» Aim of the exercise:
Could you rewrite the paragraph in the drill clutch text that begins "How the clutch works" as a short bulleted list that keeps its main facts?

What do the clutch settings actually mean on a cordless drill?

The clutch is a numbered collar behind the chuck. It limits how much torque the drill applies before it releases (slips or stops driving). The numbers (typically 1–15, plus a drill bit symbol) correspond to different torque limits.

How the clutch works. Inside the drill, a spring pushes a set of steel balls against a cam ring. When the torque at the chuck exceeds the spring force, the balls ride up the cam ramps, and the chuck disengages from the motor. You hear a "ratcheting" sound. This prevents the screw from over-driving (sinking too deep or stripping the hole) and prevents the drill from twisting your wrist.

What each number range is for.

  • Settings 1–4 (low torque): For very small screws into soft materials (like 1.5 mm screws into plastic electronics cases, or small hinges into soft pine). The drill will stop driving almost the moment the screw head touches the surface.
  • Settings 5–9 (medium torque): For medium screws into wood (3 mm screws into softwood, 2–3 mm screws into hardwood, or small 4 mm screws into drywall anchors).

» Collected material:
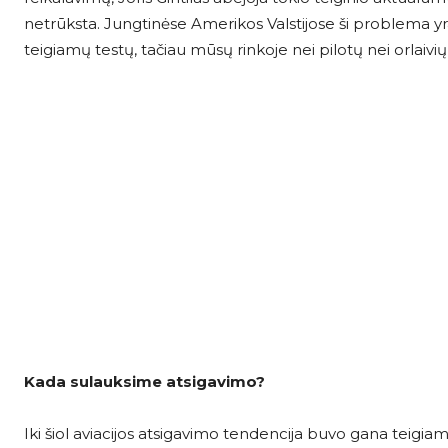
netrūksta. Jungtinėse Amerikos Valstijose ši problema yra 
teigiamų testų, tačiau mūsų rinkoje nei pilotų nei orlaivi
Kada sulauksime atsigavimo?
Iki šiol aviacijos atsigavimo tendencija buvo gana teigi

» Solution:
- A spring inside the drill pushes steel balls against a cam ring.
- When torque at the chuck exceeds the spring force, the balls ride up the cam ramps and the chuck disengages from the motor, with a ratcheting sound.
- This stops the screw from over-driving (sinking too deep or stripping the hole) and keeps the drill from twisting your wrist.